## GOAL 1
Answer these questions from the passage on surf travel:
(a) How did adventurous surfers in the sixties reach the Hawaiian Islands?
(b) Which two Bali destinations does the passage name for the seventies?
(c) Which pro surfer got caught up in a tsunami while camping on a beach?
## GOAL 2
Carry the passage on surf travel further, picking up after its final sentence.
======== TEXT ========
In the sixties, adventurous surfers stowed away on ocean liners to discover the exotic waves of the Hawaiian Islands. What a blast that must have been? Even if you got caught.
In the seventies, the next generation of surfers with wanderlust took cheap flights to Indonesia to discover destinations like Bali’s Uluwatu and Kuta. Wave-mad hippies like Rusty Miller and Stephen Cooney lead the way.

By the mid-eighties, the far-flung corners of the Indonesian islands had been opened up for the adventurous with places like Nias, Grajagan and Mentawais providing mental waves and pristine locations. Pro surfer, Bob Bain, even got caught up in a tsunami while camping on the beach at one out of the way spot. Now that’s adventure!
Since then travelling surfers have discovered good waves in Fiji, Tahiti (and other parts of French Polynesia), Sri Lanka, Samoa, the Maldives, the Philippines, Papua New Guinea and a thousand other destinations. The common denominators? Palm trees. Warm water. Reefs. Beautiful and challenging waves. Tropical paradise!
======== INFORMATION GIVEN ========
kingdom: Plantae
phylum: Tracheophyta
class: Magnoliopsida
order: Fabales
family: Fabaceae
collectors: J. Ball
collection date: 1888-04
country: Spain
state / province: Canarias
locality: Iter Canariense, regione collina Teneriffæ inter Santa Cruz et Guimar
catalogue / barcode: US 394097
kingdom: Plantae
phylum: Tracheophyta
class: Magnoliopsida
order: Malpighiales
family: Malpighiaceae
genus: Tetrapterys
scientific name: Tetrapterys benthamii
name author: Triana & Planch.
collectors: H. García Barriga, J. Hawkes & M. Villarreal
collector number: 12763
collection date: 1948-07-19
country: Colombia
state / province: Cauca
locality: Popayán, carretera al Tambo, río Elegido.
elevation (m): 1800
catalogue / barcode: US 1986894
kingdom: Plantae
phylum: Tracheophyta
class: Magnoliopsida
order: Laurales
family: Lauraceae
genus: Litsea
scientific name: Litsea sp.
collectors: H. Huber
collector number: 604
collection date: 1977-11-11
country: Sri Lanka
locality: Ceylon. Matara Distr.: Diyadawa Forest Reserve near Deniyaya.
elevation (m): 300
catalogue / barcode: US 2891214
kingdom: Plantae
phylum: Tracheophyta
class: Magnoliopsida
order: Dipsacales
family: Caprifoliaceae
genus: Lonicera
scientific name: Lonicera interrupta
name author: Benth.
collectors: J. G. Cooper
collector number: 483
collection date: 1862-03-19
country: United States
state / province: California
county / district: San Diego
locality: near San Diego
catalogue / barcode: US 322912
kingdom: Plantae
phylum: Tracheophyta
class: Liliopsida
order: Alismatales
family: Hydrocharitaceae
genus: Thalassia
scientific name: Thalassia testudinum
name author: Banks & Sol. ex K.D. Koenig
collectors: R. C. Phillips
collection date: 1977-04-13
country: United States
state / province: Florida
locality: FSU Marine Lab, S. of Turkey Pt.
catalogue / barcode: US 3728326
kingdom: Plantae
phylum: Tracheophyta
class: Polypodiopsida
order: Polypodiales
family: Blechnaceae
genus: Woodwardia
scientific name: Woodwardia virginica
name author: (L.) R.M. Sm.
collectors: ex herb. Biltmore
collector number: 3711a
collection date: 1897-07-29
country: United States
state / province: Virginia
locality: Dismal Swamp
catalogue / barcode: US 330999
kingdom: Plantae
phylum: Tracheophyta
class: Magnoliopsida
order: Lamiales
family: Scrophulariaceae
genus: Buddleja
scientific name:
========
## EXERCISE OUTPUT 1
(a) They stowed away on ocean liners.
(b) Uluwatu and Kuta.
(c) Bob Bain.

## EXERCISE OUTPUT 2
Travelling to an exotic “adventure” destination is no longer edgy, cool or unusual. Most of these places are not even considered “off the beaten track” any more. The average surf-starved punter can pay out a few bucks and spent their annual holiday with bucket-loads of other adventurers, surfing perfect waves in the “perfect place” of their choice.
Introducing the world’s most extraordinary secret spot
Now for something completely different.
There is a place I want to go. It’s another kind of place all together. It’s expensive to get there. It’s expensive to stay. It’s expensive to get around once you arrive. Visa approval to go there is tough, expensive and time-consuming to acquire. You even need approvals to travel around the place once there. That being said, it is one potential surfing destination that you can bet that none of your mates have gotten within five thousand kilometres of. Despite the difficulties, if you are after a surfing adventure, this might be the place for you. If you wear a steamer when you surf in Australia, it probably isn’t. My tip for warm water lovers is just go back to Bali.
The Kamchatka Peninsula is a 1,250 k finger of land that sticks out into the Arctic waters of the Pacific Ocean and makes up the Eastern border of Siberia. Travel guide publisher, “Lonely Planet”, sums up Kamchatka with the following words.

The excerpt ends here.